Wednesday, December 4, 2013

Firms polarize, too

While the last decade will be remembered for the financial crisis, another marked new trend that is emerging in all industrialized economies is that of polarization. Not of the political kind, although this is also quite new and annoying, but rather in terms of a widening in the distribution of wages, with a gaping hole in the middle. Call it the disappearance of the middle class, globalization finally hitting the middle class, or the increasing weight of the top earners, there is not that much debate about the origin of this change in wages. It is skill-biased technological change, namely the emergence of the computer and robot taking over the routine jobs of the middle class. But those who can manage those computers carry a substantial skill-premium on the labor market. This has been amply documented when comparing the distribution of wages across education groups as well as across economic sectors.

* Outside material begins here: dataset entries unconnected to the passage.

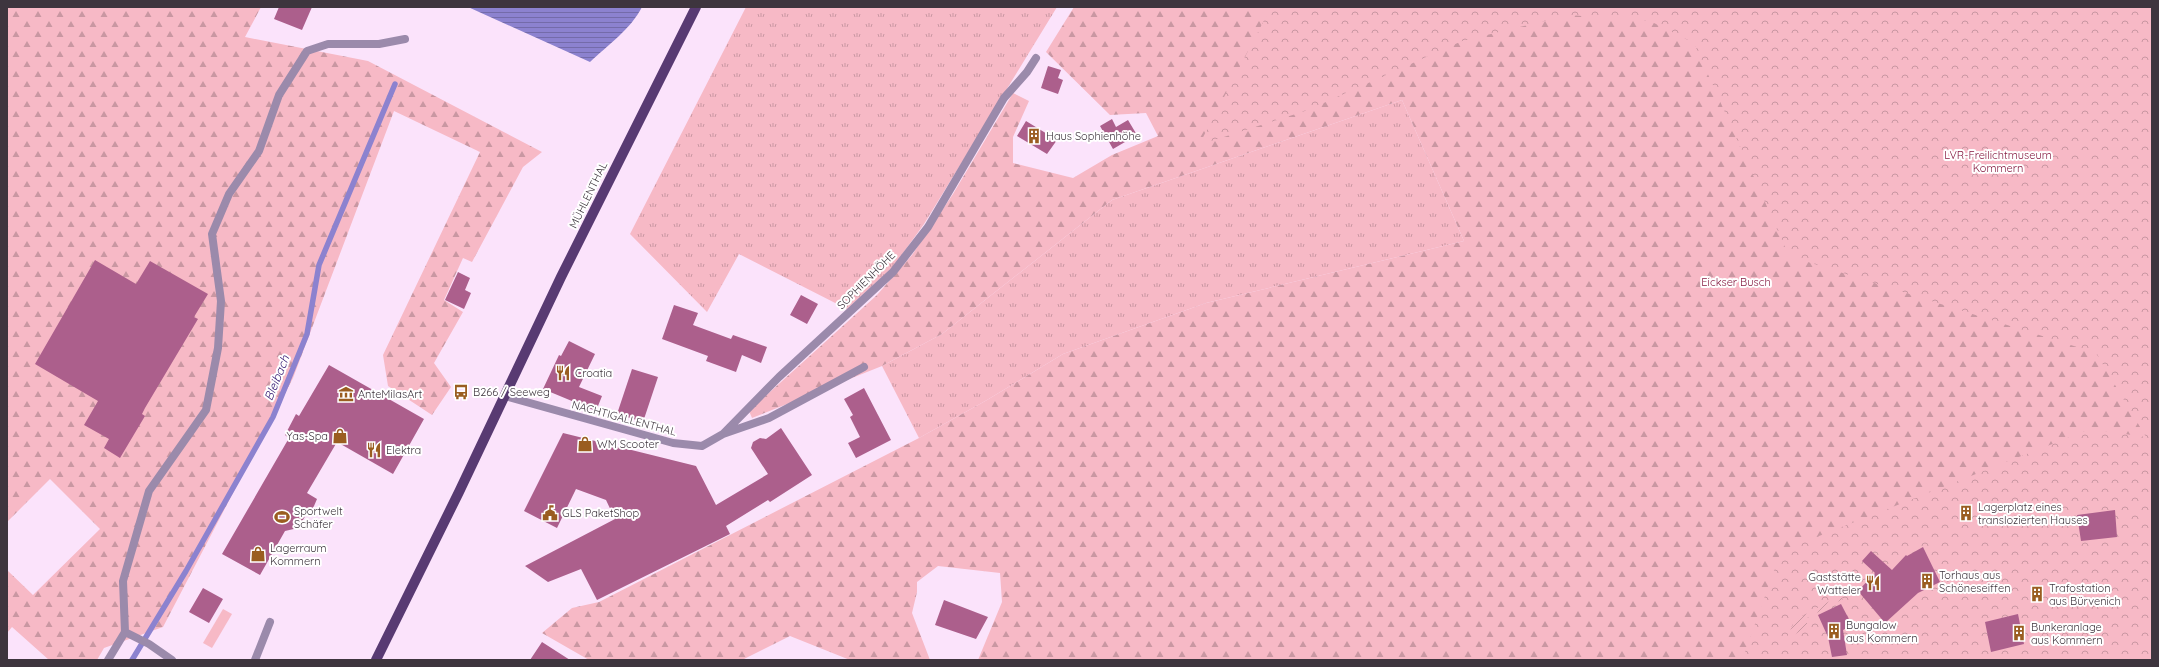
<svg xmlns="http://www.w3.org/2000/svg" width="2159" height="667" viewBox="0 0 2159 667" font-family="Quicksand,sans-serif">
<defs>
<pattern id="grass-tufts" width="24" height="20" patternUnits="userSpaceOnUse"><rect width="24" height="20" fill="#f7b9c6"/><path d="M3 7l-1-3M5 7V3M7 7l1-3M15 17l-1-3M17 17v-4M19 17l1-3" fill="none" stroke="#c997a2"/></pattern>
<pattern id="forest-firs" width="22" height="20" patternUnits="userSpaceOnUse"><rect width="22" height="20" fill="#f7b9c6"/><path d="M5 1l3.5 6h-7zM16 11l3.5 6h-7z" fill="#c997a2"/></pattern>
<pattern id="park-crowns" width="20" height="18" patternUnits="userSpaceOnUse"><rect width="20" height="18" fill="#f7b9c6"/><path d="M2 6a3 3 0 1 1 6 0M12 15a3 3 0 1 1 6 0" fill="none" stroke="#c997a2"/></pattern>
<pattern id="garden-furrows" width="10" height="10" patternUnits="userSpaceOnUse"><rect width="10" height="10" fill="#f7b9c6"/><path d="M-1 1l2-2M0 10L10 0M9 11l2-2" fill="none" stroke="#c997a2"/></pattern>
<pattern id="water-rules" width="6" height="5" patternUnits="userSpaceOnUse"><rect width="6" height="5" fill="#8c82cf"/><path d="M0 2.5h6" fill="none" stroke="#746ba9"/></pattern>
</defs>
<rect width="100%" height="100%" fill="#fbe3fb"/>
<!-- grass -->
<path fill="url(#grass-tufts)" d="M746 7H1057L924 224 893 267 847 309 739 254 707 312 630 234Z
M1402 100 1464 241 1206 303 1063 354 987 400 919 438 882 366 942 334 1112 200Z"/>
<!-- forest -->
<path fill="url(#forest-firs)" d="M7 7H261L245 37 368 61 542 152 523 167 472 262 463 258 444 300 463 312 434 363 451 387 432 415 388 386 383 355 480 152 394 111 293 378 163 627 104 648 97 660H49L12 627 7 633V570L33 595 100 529 50 479 7 522Z
M1074 7H1967L2152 69V459L1786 660H978L1002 602 1000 573 938 566 917 582V592L912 613 930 660H850L790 636 742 660H589L542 633 572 608 599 602 919 438 987 400 1063 354 1206 303 1464 241 1402 100 1112 200 942 334 882 366 752 418 749 411 877 295 912 255 953 194 1013 93 1029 101 1013 137V163L1073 178 1112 155 1158 136 1146 113 1110 115 1046 52Z"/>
<!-- park -->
<path fill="url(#park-crowns)" d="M1271 7H2152V660H1739L1745 652 1781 551 2090 429 2146 437 2096 353 1789 256 1694 43 1650 21 1569 15 1462 41 1308 110 1199 145Z"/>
<!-- garden -->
<path fill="url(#garden-furrows)" d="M1841 595 1843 599 1805 619 1808 626 1786 640 1795 620Z"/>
<!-- pitch -->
<path fill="#f7b9c6" d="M223 609 232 614 212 648 203 643Z"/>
<!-- water -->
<path fill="url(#water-rules)" d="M468 7H642C631 29 607 46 590 62Z"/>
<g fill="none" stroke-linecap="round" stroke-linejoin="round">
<!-- stream -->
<path stroke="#8c82cf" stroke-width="5.5" d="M132 660 186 571 273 417 307 334 319 265 395 84"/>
</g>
<!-- building -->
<path fill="#ac5f8c" d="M279 7H312L302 30 274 19Z
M1048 66 1061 70 1058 78 1063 80 1058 94 1041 88Z
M1112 119 1116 127 1128 120 1137 135 1113 149 1100 126Z
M1026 121 1057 140 1047 154 1017 136Z
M95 260 136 284 150 261 208 294 194 317 198 319 145 408 142 414 145 416 120 458 104 448 109 439 84 425 98 401 35 364Z
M458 272 470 278 465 290 471 293 464 309 445 300Z
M801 295 818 304 807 324 790 315Z
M674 305 698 313 693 325 731 339 733 335 767 347 761 363 742 355 736 372 706 361 708 356 662 339Z
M569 341 595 354 579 387 602 396 596 411 543 389 559 355 561 356Z
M329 365 424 419 393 474 337 442 307 493 317 499 314 506 312 509 309 510 298 528 285 531 260 575 222 554 289 438 285 435 296 414 299 416Z
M632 369 658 377 643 422 617 414Z
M864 388 891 440 856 458 848 443 860 437 850 417 853 415 844 399Z
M781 428 812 475 770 502 768 500 726 526 730 534 597 600 581 569 548 582 525 566 615 519 606 500 576 489 557 528 524 511 563 433 696 466 716 505 768 474 751 448 753 442 760 438 766 439Z
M2115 510 2117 537 2081 541 2077 515Z
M1923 547 1940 582 1918 593 1885 623 1858 591 1875 573 1862 561 1871 551 1892 570 1906 555 1907 556Z
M203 588 223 599 209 623 189 612Z
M944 600 988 617 976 639 935 625Z
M1841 604 1852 625 1843 630 1847 655 1832 657 1828 637 1818 615Z
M2018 614 2024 644 1991 652 1985 622Z
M542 642 570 660H530Z"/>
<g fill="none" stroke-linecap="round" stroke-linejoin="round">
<!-- minor -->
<path stroke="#9b8aab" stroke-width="8" d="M505 396 673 443 702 446 723 434 769 418 864 367
M723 434 779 377 893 272 928 227 1004 98 1027 72 1036 58
M125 632 123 581 149 491 206 410 218 348 221 301 212 234 229 194 259 151 279 95 307 51 328 44H379L405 39
M125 632 149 644 172 660
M108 660 125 632
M255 660 270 622"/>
<!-- primary -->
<path stroke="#583a72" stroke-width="10" d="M376 660 459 492 561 277 696 7"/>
</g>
<!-- icons -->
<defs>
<g id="building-bare" transform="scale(1.2)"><path d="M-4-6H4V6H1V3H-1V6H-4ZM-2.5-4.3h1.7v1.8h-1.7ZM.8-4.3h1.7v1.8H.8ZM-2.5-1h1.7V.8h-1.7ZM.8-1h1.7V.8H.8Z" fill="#9a5d20" stroke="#fff" stroke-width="2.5" paint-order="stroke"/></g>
<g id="restaurant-bare" transform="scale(1.2)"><path d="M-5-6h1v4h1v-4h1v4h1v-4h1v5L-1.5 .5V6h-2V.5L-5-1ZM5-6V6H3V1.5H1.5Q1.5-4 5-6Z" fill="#9a5d20" stroke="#fff" stroke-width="2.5" paint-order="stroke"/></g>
<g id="bus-bare" transform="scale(1.2)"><path d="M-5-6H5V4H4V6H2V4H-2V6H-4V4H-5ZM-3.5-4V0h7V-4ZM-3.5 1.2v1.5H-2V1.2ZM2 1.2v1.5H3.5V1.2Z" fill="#9a5d20" stroke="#fff" stroke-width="2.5" paint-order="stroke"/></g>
<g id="museum-bare" transform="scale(1.2)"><path d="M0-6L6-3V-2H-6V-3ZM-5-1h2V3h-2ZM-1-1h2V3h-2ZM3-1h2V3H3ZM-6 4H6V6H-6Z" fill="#9a5d20" stroke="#fff" stroke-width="2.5" paint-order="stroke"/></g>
<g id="shop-bare" transform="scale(1.2)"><path d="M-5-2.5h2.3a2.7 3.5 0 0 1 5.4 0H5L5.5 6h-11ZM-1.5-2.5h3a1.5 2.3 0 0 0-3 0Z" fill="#9a5d20" stroke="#fff" stroke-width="2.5" paint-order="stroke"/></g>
<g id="civic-bare" transform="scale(1.2)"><path d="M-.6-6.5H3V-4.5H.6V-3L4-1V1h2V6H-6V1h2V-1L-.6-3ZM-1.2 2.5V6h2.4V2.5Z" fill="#9a5d20" stroke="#fff" stroke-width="2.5" paint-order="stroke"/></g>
<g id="stadium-bare" transform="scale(1.2)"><path d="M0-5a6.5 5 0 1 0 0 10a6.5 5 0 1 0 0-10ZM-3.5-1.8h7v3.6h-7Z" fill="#9a5d20" stroke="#fff" stroke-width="2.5" paint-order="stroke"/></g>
</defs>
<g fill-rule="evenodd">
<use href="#building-bare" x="1034" y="136"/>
<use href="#restaurant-bare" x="563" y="373"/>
<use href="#bus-bare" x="461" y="392"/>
<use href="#museum-bare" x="346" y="394"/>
<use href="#shop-bare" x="340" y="436"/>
<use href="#shop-bare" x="585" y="444"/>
<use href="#restaurant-bare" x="374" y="450"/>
<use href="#civic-bare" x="550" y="513"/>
<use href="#building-bare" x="1966" y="513"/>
<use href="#stadium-bare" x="282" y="517"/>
<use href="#shop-bare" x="258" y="554"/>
<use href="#building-bare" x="1927" y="581"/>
<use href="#restaurant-bare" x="1873" y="583"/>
<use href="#building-bare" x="2037" y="594"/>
<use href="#building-bare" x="1834" y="631"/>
<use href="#building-bare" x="2019" y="633"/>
</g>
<g text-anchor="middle" stroke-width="4" stroke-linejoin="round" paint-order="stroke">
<!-- poi labels -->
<g font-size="11" fill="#3e353e" stroke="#fff" text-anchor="start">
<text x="1046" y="140">Haus Sophienhöhe</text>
<text x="575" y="377">Croatia</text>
<text x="473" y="396">B266 / Seeweg</text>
<text x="358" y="398">AnteMilasArt</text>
<text x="328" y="440" text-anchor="end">Yas-Spa</text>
<text x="597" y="448">WM Scooter</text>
<text x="386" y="454">Elektra</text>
<text x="1978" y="511">Lagerplatz eines<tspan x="1978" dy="13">translozierten Hauses</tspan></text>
<text x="294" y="515">Sportwelt<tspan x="294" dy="13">Schäfer</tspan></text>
<text x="562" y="517">GLS PaketShop</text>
<text x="270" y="552">Lagerraum<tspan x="270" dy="13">Kommern</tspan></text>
<text x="1939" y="579">Torhaus aus<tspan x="1939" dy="13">Schöneseiffen</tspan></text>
<text x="1861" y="581" text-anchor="end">Gaststätte<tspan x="1861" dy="13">Watteler</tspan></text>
<text x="2049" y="592">Trafostation<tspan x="2049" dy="13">aus Bürvenich</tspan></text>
<text x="1846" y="629">Bungalow<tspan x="1846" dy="13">aus Kommern</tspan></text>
<text x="2031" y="631">Bunkeranlage<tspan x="2031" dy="13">aus Kommern</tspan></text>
</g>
<!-- park labels -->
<g font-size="11" fill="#861a41" stroke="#fff">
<text x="1998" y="159">LVR-Freilichtmuseum<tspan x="1998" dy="13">Kommern</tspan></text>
<text x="1736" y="286">Eickser Busch</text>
</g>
<!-- street labels -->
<g font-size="11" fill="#3e353e" stroke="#fff">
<text transform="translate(588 195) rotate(-64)" y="4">MÜHLENTHAL</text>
<text transform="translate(866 280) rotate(-45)" y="4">SOPHIENHÖHE</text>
<text transform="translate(624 418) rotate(15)" y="4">NACHTIGALLENTHAL</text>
</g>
<!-- water labels -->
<g font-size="12" font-style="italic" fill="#301470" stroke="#fff">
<text transform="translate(277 378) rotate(-68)" y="4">Bleibach</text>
</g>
</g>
<!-- border -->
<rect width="2159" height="667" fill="none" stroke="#3e353e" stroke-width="16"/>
</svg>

Petri Böckerman, Seppo Laaksonen and Jari Vainiomäki look at firm-level data and find the same. Specifically, they take Finnish wage statistics and look at how the distribution of wages changes within firms, taking R&D expenses as an indicator of technological change. That is actually much better than previous aggregate-level studies for two reasons: First, the authors do not have to rely on time dummies only to identify the evolution, second they can better understand what is happening at the microeconomic level. For example, the wage bill share of middle-educated workers performing routine tasks decreases with increases in R&D expenditures, a clear sign that the middle class is getting pushed down.

1 comment:

Anonymous said...

"It is skill-biased technological change, namely the emergence of the computer and robot taking over the routine jobs of the middle class."

This new evidence is interesting, but the huge increase in inequality in the US happened in the 1980s, and only happened internationally in Reagan-Thatcher countries. In same period, there was no change in inequality whatsoever in Japan or Germany, who were in some respects the technological leaders in this period. The international and the historical evidence effectively rule out skill-biased technological change.